Arts & Entertainment

Ancient Rome’s ‘Queen of Roads’ eyes Unesco heritage list

By Nahia Peciña

Rome, Nov 30 (EFE).- The Appian Way, a strategically important road built over 2,300 years ago to connect Ancient Rome to the port of Brindisi, is being proposed by the Italian government as a Unesco World Heritage Site.

“It was not only a means of conquest but also of civilization, and it (the Appian Way) brought the Roman way of life and culture to territories under their control,” Unesco archaeologist Angela Maria Ferroni tells Efe.

Italy is working to protect and promote tourism of the emblematic Roman road which starts at the Circus Maximus in the capital and travels south to Brindisi port, once a jewel of the Roman Empire.

QUEEN OF ROADS

The Italian government is so invested in the safeguarding of the national treasure it has appealed directly to Unesco to include the historical road within its heritage list, Ferroni tells Efe.

Normally regions, municipalities, or associations conduct these proposals, but this nomination has been launched and coordinated directly by the ministry of culture, she adds.

According to the archaeologist, over 20 million euros have been earmarked for the Appia Regina Viarum (Appia, queen of roads) project, aimed to research, restore and improve the route linking Rome with Brindisi.
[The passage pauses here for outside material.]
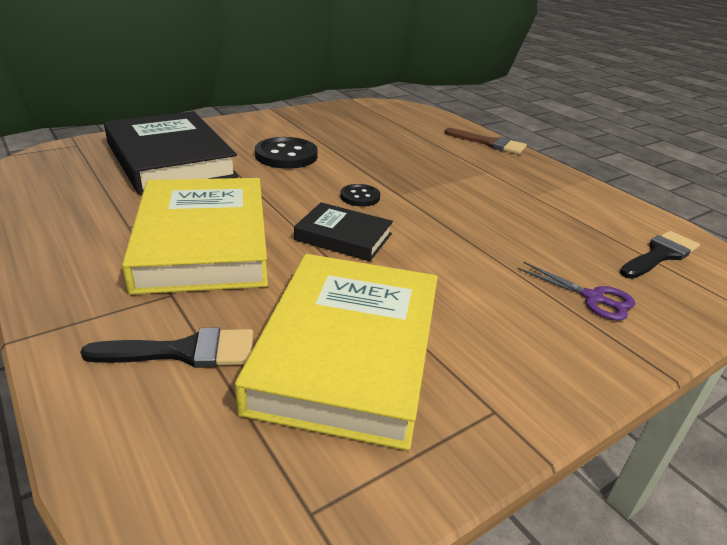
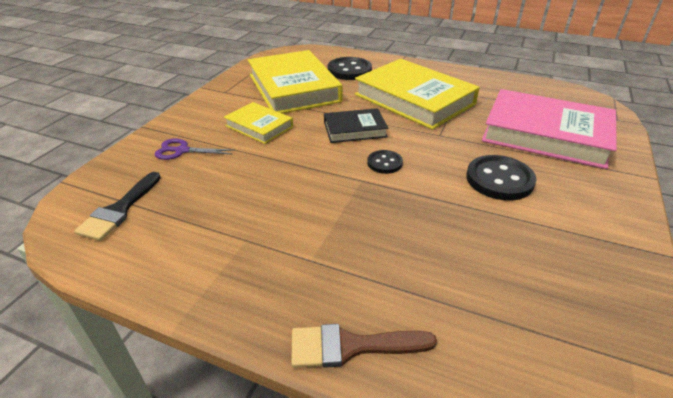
camera: 150 degrees right, 5 degrees up
(170, 160) = (545, 134): black book -> pink book
(185, 351) = (349, 70): black brush -> black button
(466, 292) = (259, 126): none -> yellow book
“The Unesco candidacy is a duty of our country, a duty of our ministry to the entire community,” ancient topography professor Giuseppe Ceraudo tells Efe.

Appia’s potential inclusion in the World Heritage List in the summer of 2024 depends mainly on the conclusion of a complex process, which has brought together 74 municipalities, 15 parks, 12 provinces, 4 regions, and 28 ministerial offices.
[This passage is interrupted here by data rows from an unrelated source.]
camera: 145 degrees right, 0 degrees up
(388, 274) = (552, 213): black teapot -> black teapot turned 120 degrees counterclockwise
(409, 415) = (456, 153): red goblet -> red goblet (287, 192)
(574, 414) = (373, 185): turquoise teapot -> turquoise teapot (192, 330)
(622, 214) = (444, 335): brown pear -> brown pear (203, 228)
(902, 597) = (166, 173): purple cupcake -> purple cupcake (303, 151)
1,200 KILOMETERS OF ‘GREATNESS’

The Appian Way, located in the southern region of modern-day Italy, has become a time machine for ancient Roman history enthusiasts, who can visit mausoleums, catacombs and many other Roman artifacts.

“The Appian Way is the road par excellence,” Ceraudo says, referring to the more than 1,200 kilometers that make up the road and its sections, Via Claudia and Via Traiana.

The road was built “by the (Roman) censor Appius Claudius in 312 BC to connect Rome with Capua (in the southwest),” the expert explains.

However, the Romans, known for their great conquests, wanted to elongate the road.

After occupying southern regions, the road was extended to Benevento, some 60 kilometers from Capua, to finally reach Brindisi, turning what Roman poet Statius dubbed “the queen of roads” into a key commercial and cultural hub.